Dans ces temps incertains, le discours idéologique l’emporte sur la raison et sur le constat. S’il faut en administrer la preuve, il suffit de comparer le coût d’une journée de prison pour la collectivité à celui de la sanction pratiquée dans la communauté. La première a tout faux : elle est plus onéreuse et davantage porteuse de récidive que la seconde. Certains voudraient nous faire croire (et certains croient encore) aux sempiternelles prisons quatre étoiles. Les personnes détenues et leurs proches découvriront, au-delà d’une précieuse attention aux maux qu’ils
endurent, une véritable solidarité. Donc une écoute et un début de réconfort.
Les prisonniers ne sortent pas de nulle part : ils ne sont jamais que l’une ou l’un d’entre nous, à un certain moment de notre existence. Ils sont nous.
Les professionnels du droit y trouveront matière à étayer leur défense comme leur
démonstration. Les professionnels de la politique les plus alertes – il en reste – y puiseront matière à propositions, à engagement, et même à penser la sanction autrement.

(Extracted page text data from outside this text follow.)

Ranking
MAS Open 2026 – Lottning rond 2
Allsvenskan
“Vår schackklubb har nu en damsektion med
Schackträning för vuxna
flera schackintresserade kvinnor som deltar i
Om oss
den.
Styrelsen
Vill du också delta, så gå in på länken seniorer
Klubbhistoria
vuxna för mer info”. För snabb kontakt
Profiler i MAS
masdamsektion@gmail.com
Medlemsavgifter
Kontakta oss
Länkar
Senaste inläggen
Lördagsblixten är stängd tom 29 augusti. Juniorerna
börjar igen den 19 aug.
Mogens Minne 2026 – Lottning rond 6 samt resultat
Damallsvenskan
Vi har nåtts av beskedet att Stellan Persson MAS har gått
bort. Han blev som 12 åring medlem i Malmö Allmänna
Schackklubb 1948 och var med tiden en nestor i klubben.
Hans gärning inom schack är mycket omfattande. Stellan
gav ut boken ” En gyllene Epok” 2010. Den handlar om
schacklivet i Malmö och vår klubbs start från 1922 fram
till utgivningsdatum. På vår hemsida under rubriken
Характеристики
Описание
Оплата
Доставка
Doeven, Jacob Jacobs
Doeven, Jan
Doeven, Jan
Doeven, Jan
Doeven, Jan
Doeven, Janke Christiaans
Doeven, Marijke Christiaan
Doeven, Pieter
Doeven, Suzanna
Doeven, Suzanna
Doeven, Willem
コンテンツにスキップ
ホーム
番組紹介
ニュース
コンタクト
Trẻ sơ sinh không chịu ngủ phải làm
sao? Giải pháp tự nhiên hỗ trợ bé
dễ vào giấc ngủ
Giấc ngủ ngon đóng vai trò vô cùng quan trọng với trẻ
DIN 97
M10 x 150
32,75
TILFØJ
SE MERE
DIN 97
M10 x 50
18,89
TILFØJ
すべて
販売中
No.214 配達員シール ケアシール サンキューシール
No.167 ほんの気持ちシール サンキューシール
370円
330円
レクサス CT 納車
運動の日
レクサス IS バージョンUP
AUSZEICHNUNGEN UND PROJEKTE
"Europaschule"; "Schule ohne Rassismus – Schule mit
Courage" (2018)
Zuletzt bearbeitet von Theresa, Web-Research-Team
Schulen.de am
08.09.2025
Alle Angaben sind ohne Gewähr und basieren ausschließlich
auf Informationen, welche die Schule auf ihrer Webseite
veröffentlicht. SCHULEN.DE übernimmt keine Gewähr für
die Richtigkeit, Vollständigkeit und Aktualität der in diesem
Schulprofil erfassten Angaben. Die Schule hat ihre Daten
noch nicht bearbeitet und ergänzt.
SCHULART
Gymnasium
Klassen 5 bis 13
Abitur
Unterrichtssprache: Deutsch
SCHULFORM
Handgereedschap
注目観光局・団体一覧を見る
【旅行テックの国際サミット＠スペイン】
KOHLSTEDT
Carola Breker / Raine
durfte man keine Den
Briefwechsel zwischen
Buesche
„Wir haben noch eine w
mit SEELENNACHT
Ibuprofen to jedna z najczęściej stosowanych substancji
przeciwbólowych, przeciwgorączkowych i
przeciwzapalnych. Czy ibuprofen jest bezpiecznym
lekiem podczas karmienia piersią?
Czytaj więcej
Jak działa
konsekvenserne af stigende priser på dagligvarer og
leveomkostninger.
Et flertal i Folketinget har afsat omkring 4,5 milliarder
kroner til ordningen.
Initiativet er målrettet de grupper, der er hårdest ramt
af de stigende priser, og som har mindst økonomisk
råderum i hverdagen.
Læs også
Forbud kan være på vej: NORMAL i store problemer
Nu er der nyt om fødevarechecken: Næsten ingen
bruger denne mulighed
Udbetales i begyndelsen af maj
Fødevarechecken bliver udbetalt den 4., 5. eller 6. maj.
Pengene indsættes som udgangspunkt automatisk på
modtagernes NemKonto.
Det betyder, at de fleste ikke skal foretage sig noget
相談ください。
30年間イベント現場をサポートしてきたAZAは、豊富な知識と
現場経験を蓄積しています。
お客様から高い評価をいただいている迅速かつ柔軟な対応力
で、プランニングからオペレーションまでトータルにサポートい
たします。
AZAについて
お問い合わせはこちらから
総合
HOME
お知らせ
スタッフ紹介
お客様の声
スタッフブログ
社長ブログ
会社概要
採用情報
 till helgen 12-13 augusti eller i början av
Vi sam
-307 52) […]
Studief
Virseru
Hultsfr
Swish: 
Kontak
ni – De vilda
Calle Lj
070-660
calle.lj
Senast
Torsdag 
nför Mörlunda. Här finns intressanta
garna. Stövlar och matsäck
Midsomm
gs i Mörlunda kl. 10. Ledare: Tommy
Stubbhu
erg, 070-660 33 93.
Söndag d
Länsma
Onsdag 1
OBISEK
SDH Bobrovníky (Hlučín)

Les militants associatifs y viendront ciseler leurs arguments en accédant précisément à ce que d’autres s’emploient à cacher. Les professionnels de l’information y prendront leur part en venant porter la plume dans la plaie.
Tout commence toujours par l’information. Comprenons bien que la production d’un ouvrage d’une telle richesse informative résulte de l’engagement sans faille et désintéressé de l’équipe qui anime la section belge de l’Observatoire international des prisons. Et saisissons bien que plus le ciel s’assombrit, plus des courageux se dressent !
S’il nous intéresse d’interroger les conditions de détention, il nous intéresse aussi de savoir ce qui conduit l’homme en prison. Surement pas la fatalité ! Surement pas non plus une propension naturelle au crime ou au délit. Les enfants ne naissent pas avec des cailloux dans les poches. Disons-le tout net : la politique pénale, conçue par le dominant, absout le riche et condamne le pauvre, le sans-pouvoir. Celui-là même qui est exclu de la répartition de la richesse.
Louis est un ami. Placé à l’âge de 14 ans en apprentissage, libéré à l’issue d’une très longue peine, il raconte une famille pauvre et unie, un père cheminot éreinté et décédé prématurément, sept frères et sœurs et une révolte. Tout jeune, dans son atelier d’apprenti, il peut lire : Une place pour chaque chose et chaque
chose à sa place. C’est bien de lui dont il s’agit. S’ensuit un refus de l’assignation qui lui est faite. Sa rébellion se traduit plus tard par un braquage de banque et son acte le conduit en prison. Le chemin pour en sortir est long comme un jour sans pain : il passe par des études, des solidarités et des réflexions bâties autour d’un journal de prisonniers, la rencontre d’une femme, la venue des enfants. La vie ne fait pas de cadeau. Ou alors tardivement, et c’est un
bonheur ! Combien ne le rencontrent pas et demeurent à jamais écrasés ?
Le rapport que vous avez entre les mains n’est aucunement un aboutissement. S’il sommeille sur une étagère, son existence est un poids mort.
Dans nos mains, ce rapport est un outil. Un outil pour faire vivre la démocratie.
La démocratie est fort mal en point quand elle reproche au pauvre d’être un paresseux, à l’étranger d’être un voleur et au réfugié d’être un terroriste. Le prisonnier doit alors s’attendre au pire. Et c’est le pire qui arrive. La sanction se transforme en peine et la peine se troque en souffrance. C’est dans son corps et son esprit que le prisonnier doit souffrir. La machine s’y emploie.
Inlassablement, la section belge de l’OIP écoute, apprend, analyse, consigne, alerte et recommande. Une telle attention, dans son apparente banalité, pèse le poids de ses mots. Bien vivants ceux-là. Dans la grande chaine de la responsabilité collective qui invite à changer la prison, l’OIP prend sa part. Toute sa part.